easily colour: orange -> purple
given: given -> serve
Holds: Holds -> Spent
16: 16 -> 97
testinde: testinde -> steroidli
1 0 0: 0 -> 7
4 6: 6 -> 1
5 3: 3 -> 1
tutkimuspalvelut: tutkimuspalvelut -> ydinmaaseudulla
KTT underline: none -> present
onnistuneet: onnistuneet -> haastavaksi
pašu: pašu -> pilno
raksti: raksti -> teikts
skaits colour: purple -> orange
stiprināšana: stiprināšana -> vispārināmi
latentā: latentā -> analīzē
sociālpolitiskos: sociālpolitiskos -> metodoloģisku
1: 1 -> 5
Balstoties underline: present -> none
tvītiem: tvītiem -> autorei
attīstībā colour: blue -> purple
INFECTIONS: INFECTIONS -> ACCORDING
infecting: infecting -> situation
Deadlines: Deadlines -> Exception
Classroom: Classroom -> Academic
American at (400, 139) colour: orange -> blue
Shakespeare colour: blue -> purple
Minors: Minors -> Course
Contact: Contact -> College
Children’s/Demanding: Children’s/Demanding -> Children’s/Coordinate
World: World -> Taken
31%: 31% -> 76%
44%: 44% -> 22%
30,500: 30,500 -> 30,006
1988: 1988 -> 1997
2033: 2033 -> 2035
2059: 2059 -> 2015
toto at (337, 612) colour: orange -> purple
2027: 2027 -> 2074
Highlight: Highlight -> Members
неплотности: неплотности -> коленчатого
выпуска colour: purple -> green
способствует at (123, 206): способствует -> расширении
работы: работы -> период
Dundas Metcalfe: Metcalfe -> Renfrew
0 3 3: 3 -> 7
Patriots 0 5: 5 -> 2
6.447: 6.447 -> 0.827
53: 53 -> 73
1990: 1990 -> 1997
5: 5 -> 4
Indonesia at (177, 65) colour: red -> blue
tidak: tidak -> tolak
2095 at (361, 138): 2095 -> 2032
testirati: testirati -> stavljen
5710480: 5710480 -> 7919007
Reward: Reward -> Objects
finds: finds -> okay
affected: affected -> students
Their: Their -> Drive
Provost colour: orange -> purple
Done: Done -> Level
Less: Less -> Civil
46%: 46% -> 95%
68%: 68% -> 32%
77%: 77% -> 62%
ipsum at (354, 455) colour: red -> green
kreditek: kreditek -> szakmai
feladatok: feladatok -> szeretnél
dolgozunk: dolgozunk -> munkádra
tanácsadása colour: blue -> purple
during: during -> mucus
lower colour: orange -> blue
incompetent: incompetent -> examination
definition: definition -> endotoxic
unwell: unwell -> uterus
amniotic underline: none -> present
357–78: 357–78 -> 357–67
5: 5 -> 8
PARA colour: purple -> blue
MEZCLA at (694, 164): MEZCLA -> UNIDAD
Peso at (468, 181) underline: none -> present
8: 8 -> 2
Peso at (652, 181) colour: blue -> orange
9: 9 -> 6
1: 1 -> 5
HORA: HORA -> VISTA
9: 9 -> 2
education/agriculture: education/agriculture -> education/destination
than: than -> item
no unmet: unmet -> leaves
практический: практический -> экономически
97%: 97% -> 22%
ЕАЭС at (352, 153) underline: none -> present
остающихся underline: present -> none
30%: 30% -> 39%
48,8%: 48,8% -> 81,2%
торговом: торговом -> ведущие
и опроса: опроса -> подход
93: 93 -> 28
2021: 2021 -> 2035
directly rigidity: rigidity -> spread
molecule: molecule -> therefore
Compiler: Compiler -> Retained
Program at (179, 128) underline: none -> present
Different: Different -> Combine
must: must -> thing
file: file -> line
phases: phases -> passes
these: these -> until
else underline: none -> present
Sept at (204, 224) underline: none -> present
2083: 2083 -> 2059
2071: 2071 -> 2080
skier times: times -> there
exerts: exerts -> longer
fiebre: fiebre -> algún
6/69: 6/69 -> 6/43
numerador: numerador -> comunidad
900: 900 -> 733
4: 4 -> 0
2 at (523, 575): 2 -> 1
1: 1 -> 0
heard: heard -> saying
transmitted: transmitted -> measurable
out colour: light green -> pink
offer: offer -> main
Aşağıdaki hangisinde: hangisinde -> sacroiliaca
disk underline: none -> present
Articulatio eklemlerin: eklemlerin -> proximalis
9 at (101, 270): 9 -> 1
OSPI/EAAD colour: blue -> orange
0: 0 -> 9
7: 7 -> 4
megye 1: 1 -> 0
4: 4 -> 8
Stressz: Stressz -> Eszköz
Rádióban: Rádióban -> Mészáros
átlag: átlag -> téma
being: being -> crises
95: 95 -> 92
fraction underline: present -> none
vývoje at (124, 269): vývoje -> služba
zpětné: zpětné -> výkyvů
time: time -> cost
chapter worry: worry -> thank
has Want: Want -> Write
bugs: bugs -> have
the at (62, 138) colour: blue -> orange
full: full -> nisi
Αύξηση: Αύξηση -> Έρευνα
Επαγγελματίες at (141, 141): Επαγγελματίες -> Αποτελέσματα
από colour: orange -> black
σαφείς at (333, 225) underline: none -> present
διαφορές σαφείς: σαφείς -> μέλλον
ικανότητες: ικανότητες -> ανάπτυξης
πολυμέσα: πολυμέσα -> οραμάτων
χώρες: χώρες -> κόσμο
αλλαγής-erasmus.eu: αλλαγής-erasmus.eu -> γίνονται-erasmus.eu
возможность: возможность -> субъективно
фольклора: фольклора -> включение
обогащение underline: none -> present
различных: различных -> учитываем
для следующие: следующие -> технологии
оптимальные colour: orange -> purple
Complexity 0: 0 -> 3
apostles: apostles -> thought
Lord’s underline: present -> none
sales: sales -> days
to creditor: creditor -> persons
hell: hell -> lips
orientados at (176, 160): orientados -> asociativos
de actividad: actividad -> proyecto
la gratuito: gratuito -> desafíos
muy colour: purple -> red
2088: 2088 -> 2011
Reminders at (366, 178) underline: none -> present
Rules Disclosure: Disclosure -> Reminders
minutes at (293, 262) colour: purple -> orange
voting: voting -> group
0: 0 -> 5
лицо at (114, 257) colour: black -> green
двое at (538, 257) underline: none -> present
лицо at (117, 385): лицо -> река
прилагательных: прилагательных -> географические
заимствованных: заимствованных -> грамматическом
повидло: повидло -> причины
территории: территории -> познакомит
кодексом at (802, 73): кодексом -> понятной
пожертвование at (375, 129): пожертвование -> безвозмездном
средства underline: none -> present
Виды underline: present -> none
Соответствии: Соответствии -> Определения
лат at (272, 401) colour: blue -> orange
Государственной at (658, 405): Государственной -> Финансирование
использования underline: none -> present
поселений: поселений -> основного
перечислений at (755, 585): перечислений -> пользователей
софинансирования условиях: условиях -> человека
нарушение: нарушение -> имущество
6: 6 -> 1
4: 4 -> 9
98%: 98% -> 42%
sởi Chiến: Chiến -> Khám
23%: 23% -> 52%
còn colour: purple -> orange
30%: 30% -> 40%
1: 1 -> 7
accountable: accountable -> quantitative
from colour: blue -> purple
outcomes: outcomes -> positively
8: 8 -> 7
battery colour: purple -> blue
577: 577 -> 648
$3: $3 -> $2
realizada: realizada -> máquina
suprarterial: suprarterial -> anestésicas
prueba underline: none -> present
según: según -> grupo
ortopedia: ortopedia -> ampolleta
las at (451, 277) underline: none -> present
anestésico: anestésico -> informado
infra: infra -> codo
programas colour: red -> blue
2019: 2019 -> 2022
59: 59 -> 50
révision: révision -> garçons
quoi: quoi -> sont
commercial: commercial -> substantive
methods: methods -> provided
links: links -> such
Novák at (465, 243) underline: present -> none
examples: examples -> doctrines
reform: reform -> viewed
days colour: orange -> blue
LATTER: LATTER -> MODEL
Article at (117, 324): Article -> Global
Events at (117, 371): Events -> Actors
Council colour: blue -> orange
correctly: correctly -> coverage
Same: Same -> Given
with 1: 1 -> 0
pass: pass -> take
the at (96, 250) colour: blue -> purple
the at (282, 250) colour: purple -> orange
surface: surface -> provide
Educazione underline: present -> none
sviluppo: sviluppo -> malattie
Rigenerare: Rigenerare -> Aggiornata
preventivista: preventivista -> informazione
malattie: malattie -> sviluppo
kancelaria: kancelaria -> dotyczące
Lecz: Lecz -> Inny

Short task —
Retype the lines from the first line through the line containing "during: during -> mucus", both included, reproducing each one character for character.

Answer for the task —
easily colour: orange -> purple
given: given -> serve
Holds: Holds -> Spent
16: 16 -> 97
testinde: testinde -> steroidli
1 0 0: 0 -> 7
4 6: 6 -> 1
5 3: 3 -> 1
tutkimuspalvelut: tutkimuspalvelut -> ydinmaaseudulla
KTT underline: none -> present
onnistuneet: onnistuneet -> haastavaksi
pašu: pašu -> pilno
raksti: raksti -> teikts
skaits colour: purple -> orange
stiprināšana: stiprināšana -> vispārināmi
latentā: latentā -> analīzē
sociālpolitiskos: sociālpolitiskos -> metodoloģisku
1: 1 -> 5
Balstoties underline: present -> none
tvītiem: tvītiem -> autorei
attīstībā colour: blue -> purple
INFECTIONS: INFECTIONS -> ACCORDING
infecting: infecting -> situation
Deadlines: Deadlines -> Exception
Classroom: Classroom -> Academic
American at (400, 139) colour: orange -> blue
Shakespeare colour: blue -> purple
Minors: Minors -> Course
Contact: Contact -> College
Children’s/Demanding: Children’s/Demanding -> Children’s/Coordinate
World: World -> Taken
31%: 31% -> 76%
44%: 44% -> 22%
30,500: 30,500 -> 30,006
1988: 1988 -> 1997
2033: 2033 -> 2035
2059: 2059 -> 2015
toto at (337, 612) colour: orange -> purple
2027: 2027 -> 2074
Highlight: Highlight -> Members
неплотности: неплотности -> коленчатого
выпуска colour: purple -> green
способствует at (123, 206): способствует -> расширении
работы: работы -> период
Dundas Metcalfe: Metcalfe -> Renfrew
0 3 3: 3 -> 7
Patriots 0 5: 5 -> 2
6.447: 6.447 -> 0.827
53: 53 -> 73
1990: 1990 -> 1997
5: 5 -> 4
Indonesia at (177, 65) colour: red -> blue
tidak: tidak -> tolak
2095 at (361, 138): 2095 -> 2032
testirati: testirati -> stavljen
5710480: 5710480 -> 7919007
Reward: Reward -> Objects
finds: finds -> okay
affected: affected -> students
Their: Their -> Drive
Provost colour: orange -> purple
Done: Done -> Level
Less: Less -> Civil
46%: 46% -> 95%
68%: 68% -> 32%
77%: 77% -> 62%
ipsum at (354, 455) colour: red -> green
kreditek: kreditek -> szakmai
feladatok: feladatok -> szeretnél
dolgozunk: dolgozunk -> munkádra
tanácsadása colour: blue -> purple
during: during -> mucus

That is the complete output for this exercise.